Com a saúde mental estabilizada, a mulher passou a fazer acompanhamento com o CAPS e a contar com o auxílio de um irmão. Também buscou-se trabalhar o rompimento dos vínculos familiares com os filhos através do CRAS. No entanto, como tais relações permaneciam fragilizadas, o NUPA foi acionado. “Após a intervenção do NUPA, essa possibilidade foi aberta e esses vínculos vêm sendo trabalhados”, disse o promotor, explicando que mãe e filhos aceitaram participar dos ciclos autocompositivos.
Outro caso que teve um final feliz foi o de outra mulher de 42 anos. A mulher foi encontrada em um surto psicótico em uma Unidade de Pronto Atendimento (UPA) em Mossoró, em abril de 2023, sem documentos e sem saber o próprio endereço. Ela só soube dizer os primeiros nomes da mãe e da irmã e que havia nascido em Salvador. A 18ª Promotoria de Justiça de Mossoró localizou esses familiares e descobriu que a pessoa constava na lista de desaparecidos da Polícia Civil da Bahia (PCBA).

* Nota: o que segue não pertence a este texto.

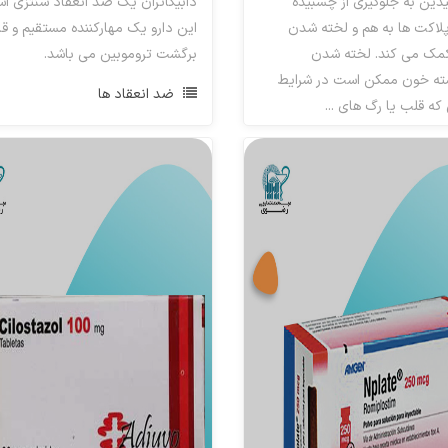
یدین به جلوگیری از چسبیده
دابیگاتران یک ضد انعقاد سنتزی ا
اکت ها به هم و لخته شدن
این دارو یک مهارکننده مستقیم و قا
مک می کند. لخته شدن
برگشت تروموبین می باشد.
ته خون ممکن است در شرایط
ضد انعقاد ها
ه قلب یا رگ های ...
روهای ضد پلاکت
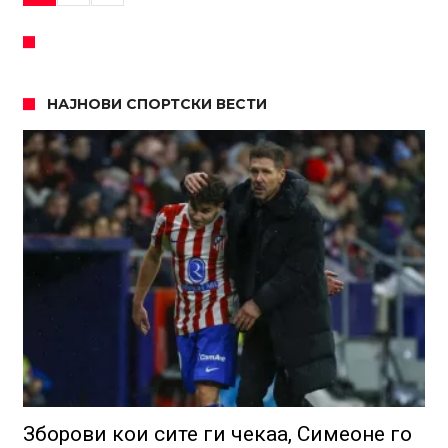
НАЈНОВИ СПОРТСКИ ВЕСТИ
Зборови кои сите ги чекаа, Симеоне го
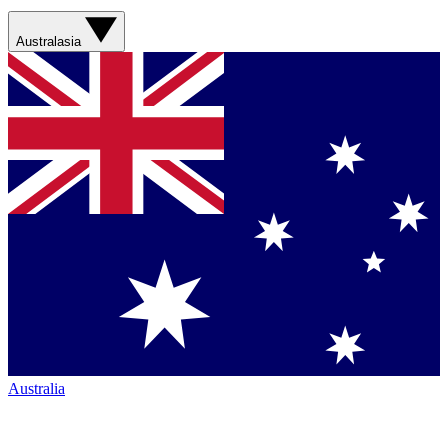
Australasia
Australia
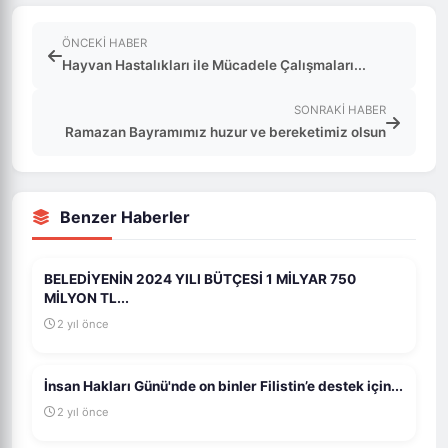
ÖNCEKI HABER
Hayvan Hastalıkları ile Mücadele Çalışmaları...
SONRAKI HABER
Ramazan Bayramımız huzur ve bereketimiz olsun
Benzer Haberler
BELEDİYENİN 2024 YILI BÜTÇESİ 1 MİLYAR 750
MİLYON TL...
2 yıl önce
İnsan Hakları Günü'nde on binler Filistin’e destek için...
2 yıl önce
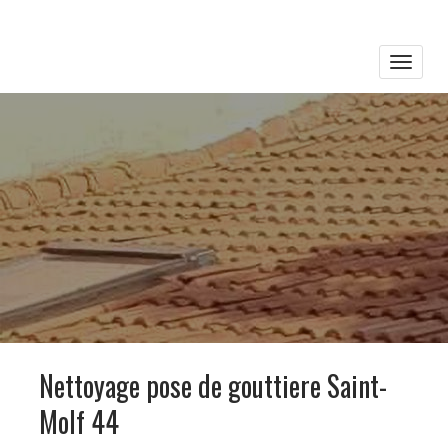
Toggle
naviga
Nettoyage pose de gouttiere Saint-
Molf 44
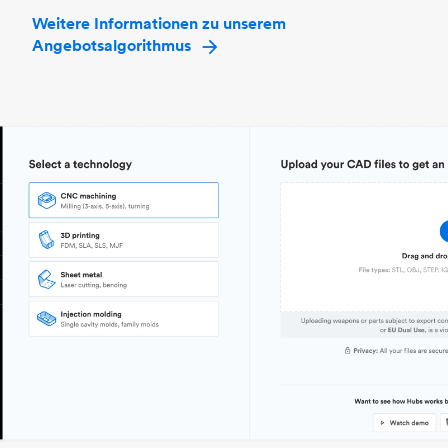
Weitere Informationen zu unserem
Angebotsalgorithmus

Em colaboração com a PCBA e o Ministério Público da Bahia, o MPRN estabeleceu contato com os familiares da mulher e soube que ela tinha um longo histórico de desaparecimentos. O último foi registrado em 2021. Em quatro meses, a 18ª Promotoria de Justiça, em parceria com a Secretaria Municipal de Assistência Social de Mossoró e o ITEP-RN, conseguiu emitir os documentos pessoais dela. Posteriormente, a mulher foi transportada de volta à sua cidade natal em um veículo fornecido pela Prefeitura de Mossoró, onde foi recebida e acolhida pela família.
Atuação ministerial
A 18ª Promotoria de Justiça tem como principal objetivo a promoção da cidadania e dos direitos humanos, com foco na família. Suas atribuições incluem a promoção da parentalidade responsável, a fiscalização do Sistema Único da Assistência Social (SUAS) em relação às políticas para pessoas em situação de rua e a defesa dos direitos das pessoas com deficiência e transtorno mental.
Já o NUPA possui o papel fundamental de buscar a promoção do restabelecimento de vínculos, através das práticas autocompositivas. Nas audiências, o objetivo é acolher, orientar e sensibilizar os familiares sobre a situação do indivíduo abandonado.